Este discurso y la falta de orden ya nos empiezan a costar, no solo en términos del clima social y político, de polarización y tensión, sino de dinero puro y duro.
El pasado martes, Ecopetrol lanzó una emisión de bonos en el mercado internacional por 1.750 millones de dólares. En un primer momento ofreció pagar una tasa de interés de 7,65 por ciento a los inversionistas interesados en comprarlos, en línea con las condiciones del mercado para una empresa con una calificación de riesgo que actualmente posee. En medio de la jornada se conoció la decisión del CNE sobre la campaña Petro y la desproporcionada reacción del Gobierno. Ante semejante panorama, los inversionistas y bancos que asesoran la operación decidieron no seguir con la transacción. El mensaje de los mercados fue claro: el nivel de riesgo de Ecopetrol va en aumento y, si quiere obtener financiamiento, tendrá que pagar más.
Los mercados y sus socios tienen desconfianza frente a lo que está pasando en la empresa. Un primer campanazo fue la intempestiva decisión de abandonar la oportunidad de comprar un activo que le habría permitido incrementar su producción y reservas en 9 por ciento, para el cual ya tenía la financiación asegurada. ¿Cuál fue la razón? La presión indebida que ejerció el presidente de la República sobre las directivas de la empresa para que reversaran una decisión que ya había surtido todos los tramites internos de aprobación.
Los miembros de la junta que cambiaron de parecer, supuestamente independientes, no le han contado al país el porqué de su decisión. Tampoco se conocen las actas que contengan sus argumentos –unas actas que el país merece y tiene total derecho a conocer–. ¿Tendrán algo que contarle al país los doctores Álvaro Torres, Edwin Palma y Guillermo García? Tal vez no mucho, pues la lealtad al régimen –y no a la empresa o a los intereses del país– parece pagar bien: en septiembre pasado, el hijo de García se posesionó como viceministro del Interior.
En medio de todo esto, en Ecopetrol continúan los despidos por razones políticas. Ya es muy evidente que la estrategia de gobernabilidad del Presidente, con la que busca influir sobre los resultados electorales de 2026, tiene un nuevo componente: además de amedrentar al sector privado y aumentar el gasto público, ahora se quieren controlar las decisiones de contratación de las empresas estatales –que no solo tienen enormes presupuestos, sino que cuentan con mayor autonomía a la hora de escoger funcionarios, contratistas y proveedores.

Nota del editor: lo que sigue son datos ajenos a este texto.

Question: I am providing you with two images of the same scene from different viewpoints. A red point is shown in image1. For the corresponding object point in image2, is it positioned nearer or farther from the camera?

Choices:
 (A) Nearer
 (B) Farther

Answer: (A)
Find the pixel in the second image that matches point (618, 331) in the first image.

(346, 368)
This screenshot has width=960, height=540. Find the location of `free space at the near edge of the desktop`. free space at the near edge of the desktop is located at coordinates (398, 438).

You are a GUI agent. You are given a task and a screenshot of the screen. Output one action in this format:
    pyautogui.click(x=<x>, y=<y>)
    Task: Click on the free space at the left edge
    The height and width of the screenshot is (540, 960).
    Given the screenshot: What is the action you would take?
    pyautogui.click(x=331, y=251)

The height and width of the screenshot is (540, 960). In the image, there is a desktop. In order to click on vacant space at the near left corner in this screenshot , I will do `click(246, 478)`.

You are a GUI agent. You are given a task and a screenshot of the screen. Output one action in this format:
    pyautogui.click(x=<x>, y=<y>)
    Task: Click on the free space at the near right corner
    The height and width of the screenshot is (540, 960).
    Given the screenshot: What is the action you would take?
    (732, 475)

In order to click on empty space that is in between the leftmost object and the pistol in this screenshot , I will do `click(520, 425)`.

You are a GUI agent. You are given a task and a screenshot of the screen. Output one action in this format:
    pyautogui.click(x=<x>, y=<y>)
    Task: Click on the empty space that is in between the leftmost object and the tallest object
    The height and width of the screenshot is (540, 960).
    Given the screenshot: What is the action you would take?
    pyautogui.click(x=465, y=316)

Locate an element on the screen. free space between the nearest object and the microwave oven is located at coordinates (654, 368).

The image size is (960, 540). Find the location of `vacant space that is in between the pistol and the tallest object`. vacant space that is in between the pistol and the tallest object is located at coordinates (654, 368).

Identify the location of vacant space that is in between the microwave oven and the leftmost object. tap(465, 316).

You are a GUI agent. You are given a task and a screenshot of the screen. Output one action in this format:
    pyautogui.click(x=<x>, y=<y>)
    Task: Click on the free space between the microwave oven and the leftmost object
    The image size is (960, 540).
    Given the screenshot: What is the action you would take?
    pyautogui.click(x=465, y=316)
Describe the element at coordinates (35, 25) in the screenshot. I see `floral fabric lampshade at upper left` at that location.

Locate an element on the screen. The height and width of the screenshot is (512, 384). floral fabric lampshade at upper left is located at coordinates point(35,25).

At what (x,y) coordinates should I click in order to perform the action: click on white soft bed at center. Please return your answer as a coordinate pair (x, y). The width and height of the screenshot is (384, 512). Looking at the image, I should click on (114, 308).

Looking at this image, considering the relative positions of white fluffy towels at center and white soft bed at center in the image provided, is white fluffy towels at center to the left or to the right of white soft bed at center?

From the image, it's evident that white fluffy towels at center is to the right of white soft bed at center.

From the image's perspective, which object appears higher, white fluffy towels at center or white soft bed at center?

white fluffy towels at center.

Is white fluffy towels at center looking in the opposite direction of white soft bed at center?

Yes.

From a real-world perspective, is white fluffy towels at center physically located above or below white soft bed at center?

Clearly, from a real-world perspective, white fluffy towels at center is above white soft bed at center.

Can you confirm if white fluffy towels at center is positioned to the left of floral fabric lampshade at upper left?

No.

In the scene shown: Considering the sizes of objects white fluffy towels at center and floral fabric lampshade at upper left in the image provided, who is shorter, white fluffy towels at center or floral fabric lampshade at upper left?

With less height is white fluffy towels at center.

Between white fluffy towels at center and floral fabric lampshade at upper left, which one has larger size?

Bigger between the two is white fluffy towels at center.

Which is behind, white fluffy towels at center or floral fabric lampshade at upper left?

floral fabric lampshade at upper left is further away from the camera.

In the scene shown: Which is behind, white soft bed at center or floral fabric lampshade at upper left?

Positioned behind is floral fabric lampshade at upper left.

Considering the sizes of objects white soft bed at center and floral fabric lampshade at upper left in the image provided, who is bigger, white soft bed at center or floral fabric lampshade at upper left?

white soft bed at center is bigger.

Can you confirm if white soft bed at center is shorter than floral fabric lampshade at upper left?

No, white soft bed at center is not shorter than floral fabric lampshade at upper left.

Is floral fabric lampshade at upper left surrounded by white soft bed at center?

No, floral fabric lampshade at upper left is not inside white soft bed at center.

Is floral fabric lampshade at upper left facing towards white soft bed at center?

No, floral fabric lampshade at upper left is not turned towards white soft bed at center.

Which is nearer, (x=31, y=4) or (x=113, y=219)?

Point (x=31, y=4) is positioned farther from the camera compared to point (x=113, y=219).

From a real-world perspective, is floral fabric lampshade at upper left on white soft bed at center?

La cosa va más allá: la Nación tiene que salir en búsqueda de financiamiento externo, con sus propias emisiones en el mercado internacional de bonos. Después de seis intentos, la Comisión Interparlamentaria de Crédito Público aprobó hace pocos días emisiones por 3.500 millones, apenas la mitad de lo que quería aprobar el Gobierno. Esto prueba que la gobernabilidad frente al Congreso está por el piso y que la confianza se sigue erosionando.
¿Quién va a pagar los costos de los juegos de piromanía? La gente. Ojalá todos esos espectadores que parecen entretenidos con el espectáculo reaccionen pronto, porque el profeta del absurdo nos está incendiando el país. Y el bolsillo.